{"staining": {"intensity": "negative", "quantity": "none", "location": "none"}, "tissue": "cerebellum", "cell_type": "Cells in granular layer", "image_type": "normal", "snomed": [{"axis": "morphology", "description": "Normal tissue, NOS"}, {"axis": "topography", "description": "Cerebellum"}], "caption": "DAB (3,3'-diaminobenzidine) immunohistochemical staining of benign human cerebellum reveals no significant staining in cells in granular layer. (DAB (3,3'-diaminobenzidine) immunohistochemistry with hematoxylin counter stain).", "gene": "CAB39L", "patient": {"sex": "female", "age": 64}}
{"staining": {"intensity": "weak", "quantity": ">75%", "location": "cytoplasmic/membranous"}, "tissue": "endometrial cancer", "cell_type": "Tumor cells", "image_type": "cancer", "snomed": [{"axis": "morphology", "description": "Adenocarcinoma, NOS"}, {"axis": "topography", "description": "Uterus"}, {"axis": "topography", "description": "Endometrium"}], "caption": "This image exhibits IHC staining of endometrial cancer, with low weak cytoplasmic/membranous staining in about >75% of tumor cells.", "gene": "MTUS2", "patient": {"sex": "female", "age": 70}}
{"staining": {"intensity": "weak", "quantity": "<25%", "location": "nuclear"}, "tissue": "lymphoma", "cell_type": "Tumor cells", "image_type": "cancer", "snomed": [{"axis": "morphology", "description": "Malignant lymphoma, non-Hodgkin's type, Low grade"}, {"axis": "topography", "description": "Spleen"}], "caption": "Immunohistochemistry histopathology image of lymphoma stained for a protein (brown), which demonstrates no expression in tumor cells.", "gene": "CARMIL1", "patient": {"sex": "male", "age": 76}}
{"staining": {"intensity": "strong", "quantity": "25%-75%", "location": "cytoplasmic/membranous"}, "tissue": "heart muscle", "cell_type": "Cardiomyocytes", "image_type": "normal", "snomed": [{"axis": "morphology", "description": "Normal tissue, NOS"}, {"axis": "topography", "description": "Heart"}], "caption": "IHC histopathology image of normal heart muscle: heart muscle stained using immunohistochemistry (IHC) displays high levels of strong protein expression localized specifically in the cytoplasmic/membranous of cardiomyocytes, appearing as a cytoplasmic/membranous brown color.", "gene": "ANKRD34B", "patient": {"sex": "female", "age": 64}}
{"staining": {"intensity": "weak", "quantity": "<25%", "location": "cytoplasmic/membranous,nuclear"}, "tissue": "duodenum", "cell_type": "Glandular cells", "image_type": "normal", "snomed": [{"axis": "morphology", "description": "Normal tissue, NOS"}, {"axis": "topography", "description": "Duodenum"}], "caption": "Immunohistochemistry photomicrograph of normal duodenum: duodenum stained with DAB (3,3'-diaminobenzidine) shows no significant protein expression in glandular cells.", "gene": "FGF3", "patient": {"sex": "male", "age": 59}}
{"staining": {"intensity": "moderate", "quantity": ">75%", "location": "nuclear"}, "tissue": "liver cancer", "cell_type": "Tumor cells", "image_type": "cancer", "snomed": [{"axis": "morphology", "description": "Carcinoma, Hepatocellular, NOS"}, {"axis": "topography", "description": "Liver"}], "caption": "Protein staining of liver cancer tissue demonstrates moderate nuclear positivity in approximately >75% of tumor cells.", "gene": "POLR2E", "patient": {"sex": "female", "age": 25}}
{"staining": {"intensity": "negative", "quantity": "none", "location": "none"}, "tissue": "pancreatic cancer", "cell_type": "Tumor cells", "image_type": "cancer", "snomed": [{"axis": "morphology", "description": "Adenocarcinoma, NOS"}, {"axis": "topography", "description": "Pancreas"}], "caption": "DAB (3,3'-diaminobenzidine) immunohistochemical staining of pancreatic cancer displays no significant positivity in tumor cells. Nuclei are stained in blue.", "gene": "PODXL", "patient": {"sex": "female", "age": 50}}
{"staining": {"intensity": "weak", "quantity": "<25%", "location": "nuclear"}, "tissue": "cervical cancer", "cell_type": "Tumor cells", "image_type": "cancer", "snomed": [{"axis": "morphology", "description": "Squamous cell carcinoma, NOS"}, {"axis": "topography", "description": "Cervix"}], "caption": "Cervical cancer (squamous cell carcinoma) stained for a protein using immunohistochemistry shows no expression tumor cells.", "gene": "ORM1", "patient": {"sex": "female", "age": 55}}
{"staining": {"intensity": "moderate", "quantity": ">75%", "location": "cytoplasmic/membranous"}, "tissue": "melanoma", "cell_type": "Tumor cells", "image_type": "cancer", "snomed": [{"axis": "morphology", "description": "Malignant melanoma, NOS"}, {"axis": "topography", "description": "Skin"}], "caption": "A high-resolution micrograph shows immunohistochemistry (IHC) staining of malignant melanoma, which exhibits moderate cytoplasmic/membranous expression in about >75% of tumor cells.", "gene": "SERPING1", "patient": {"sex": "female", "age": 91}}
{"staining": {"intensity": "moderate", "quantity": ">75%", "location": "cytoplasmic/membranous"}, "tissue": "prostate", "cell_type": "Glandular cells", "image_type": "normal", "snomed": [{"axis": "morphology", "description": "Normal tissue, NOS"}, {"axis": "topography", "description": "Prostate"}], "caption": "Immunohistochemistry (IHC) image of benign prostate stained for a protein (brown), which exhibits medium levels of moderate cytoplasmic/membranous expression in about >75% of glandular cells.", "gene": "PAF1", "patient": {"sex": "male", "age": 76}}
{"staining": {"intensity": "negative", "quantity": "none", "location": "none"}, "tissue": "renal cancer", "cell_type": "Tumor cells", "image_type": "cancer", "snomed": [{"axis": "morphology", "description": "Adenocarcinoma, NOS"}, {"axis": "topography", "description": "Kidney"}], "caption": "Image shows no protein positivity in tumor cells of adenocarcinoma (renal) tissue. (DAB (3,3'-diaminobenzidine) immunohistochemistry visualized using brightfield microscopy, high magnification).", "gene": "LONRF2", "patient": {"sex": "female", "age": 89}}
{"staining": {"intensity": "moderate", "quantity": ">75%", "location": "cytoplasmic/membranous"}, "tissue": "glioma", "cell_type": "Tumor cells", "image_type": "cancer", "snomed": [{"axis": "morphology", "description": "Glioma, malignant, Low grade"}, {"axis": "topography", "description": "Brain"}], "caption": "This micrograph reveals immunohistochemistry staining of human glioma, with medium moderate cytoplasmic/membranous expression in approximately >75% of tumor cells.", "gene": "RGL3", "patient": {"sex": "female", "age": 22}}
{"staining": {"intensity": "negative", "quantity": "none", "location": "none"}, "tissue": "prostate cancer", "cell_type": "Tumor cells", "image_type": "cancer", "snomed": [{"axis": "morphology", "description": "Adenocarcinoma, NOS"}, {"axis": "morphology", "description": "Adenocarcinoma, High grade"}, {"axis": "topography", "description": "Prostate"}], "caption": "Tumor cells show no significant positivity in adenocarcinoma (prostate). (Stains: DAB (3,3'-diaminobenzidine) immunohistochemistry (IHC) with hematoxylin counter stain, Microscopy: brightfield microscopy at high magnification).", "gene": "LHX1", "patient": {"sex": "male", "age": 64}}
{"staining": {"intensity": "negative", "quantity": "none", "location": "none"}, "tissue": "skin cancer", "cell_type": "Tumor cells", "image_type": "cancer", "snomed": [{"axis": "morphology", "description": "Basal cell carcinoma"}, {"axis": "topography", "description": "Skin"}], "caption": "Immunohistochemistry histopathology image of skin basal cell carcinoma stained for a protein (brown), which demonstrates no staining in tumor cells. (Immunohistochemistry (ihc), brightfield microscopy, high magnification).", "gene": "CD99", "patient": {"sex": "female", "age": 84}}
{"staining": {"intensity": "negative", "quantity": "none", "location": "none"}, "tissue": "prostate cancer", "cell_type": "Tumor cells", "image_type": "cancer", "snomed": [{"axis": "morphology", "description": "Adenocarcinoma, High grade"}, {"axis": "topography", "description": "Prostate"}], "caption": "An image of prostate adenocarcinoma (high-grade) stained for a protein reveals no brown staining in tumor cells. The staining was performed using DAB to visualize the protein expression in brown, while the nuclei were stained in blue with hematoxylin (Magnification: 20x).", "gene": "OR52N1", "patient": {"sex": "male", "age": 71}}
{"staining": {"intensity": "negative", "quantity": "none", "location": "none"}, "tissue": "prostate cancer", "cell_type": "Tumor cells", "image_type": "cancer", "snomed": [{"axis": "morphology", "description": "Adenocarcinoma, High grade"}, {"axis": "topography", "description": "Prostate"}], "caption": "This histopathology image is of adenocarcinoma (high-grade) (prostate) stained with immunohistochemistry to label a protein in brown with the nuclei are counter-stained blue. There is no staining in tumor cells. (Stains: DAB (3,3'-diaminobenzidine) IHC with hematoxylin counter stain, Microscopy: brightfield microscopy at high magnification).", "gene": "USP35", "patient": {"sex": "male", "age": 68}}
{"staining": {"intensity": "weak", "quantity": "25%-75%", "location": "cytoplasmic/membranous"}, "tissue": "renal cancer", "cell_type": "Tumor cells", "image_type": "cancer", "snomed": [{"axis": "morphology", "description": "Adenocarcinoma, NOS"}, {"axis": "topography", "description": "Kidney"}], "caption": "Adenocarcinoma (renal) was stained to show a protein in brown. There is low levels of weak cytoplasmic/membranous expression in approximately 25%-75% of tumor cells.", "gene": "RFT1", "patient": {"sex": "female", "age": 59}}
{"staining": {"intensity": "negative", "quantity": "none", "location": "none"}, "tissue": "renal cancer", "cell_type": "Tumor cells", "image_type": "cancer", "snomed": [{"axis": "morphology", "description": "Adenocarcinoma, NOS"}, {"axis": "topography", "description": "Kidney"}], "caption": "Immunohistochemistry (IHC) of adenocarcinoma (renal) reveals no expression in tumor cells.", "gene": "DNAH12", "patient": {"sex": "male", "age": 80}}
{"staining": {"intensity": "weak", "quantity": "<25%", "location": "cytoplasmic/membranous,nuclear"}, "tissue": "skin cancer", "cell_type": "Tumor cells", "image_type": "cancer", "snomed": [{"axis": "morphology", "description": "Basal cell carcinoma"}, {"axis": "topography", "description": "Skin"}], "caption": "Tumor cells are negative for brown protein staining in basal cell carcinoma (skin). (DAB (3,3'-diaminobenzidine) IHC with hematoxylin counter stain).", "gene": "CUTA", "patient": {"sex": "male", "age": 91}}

--

Take the line that contains "(IHC) of adenocarcinoma" and every line after it through the end of the listing above, and repeat them exactly.

{"staining": {"intensity": "negative", "quantity": "none", "location": "none"}, "tissue": "renal cancer", "cell_type": "Tumor cells", "image_type": "cancer", "snomed": [{"axis": "morphology", "description": "Adenocarcinoma, NOS"}, {"axis": "topography", "description": "Kidney"}], "caption": "Immunohistochemistry (IHC) of adenocarcinoma (renal) reveals no expression in tumor cells.", "gene": "DNAH12", "patient": {"sex": "male", "age": 80}}
{"staining": {"intensity": "weak", "quantity": "<25%", "location": "cytoplasmic/membranous,nuclear"}, "tissue": "skin cancer", "cell_type": "Tumor cells", "image_type": "cancer", "snomed": [{"axis": "morphology", "description": "Basal cell carcinoma"}, {"axis": "topography", "description": "Skin"}], "caption": "Tumor cells are negative for brown protein staining in basal cell carcinoma (skin). (DAB (3,3'-diaminobenzidine) IHC with hematoxylin counter stain).", "gene": "CUTA", "patient": {"sex": "male", "age": 91}}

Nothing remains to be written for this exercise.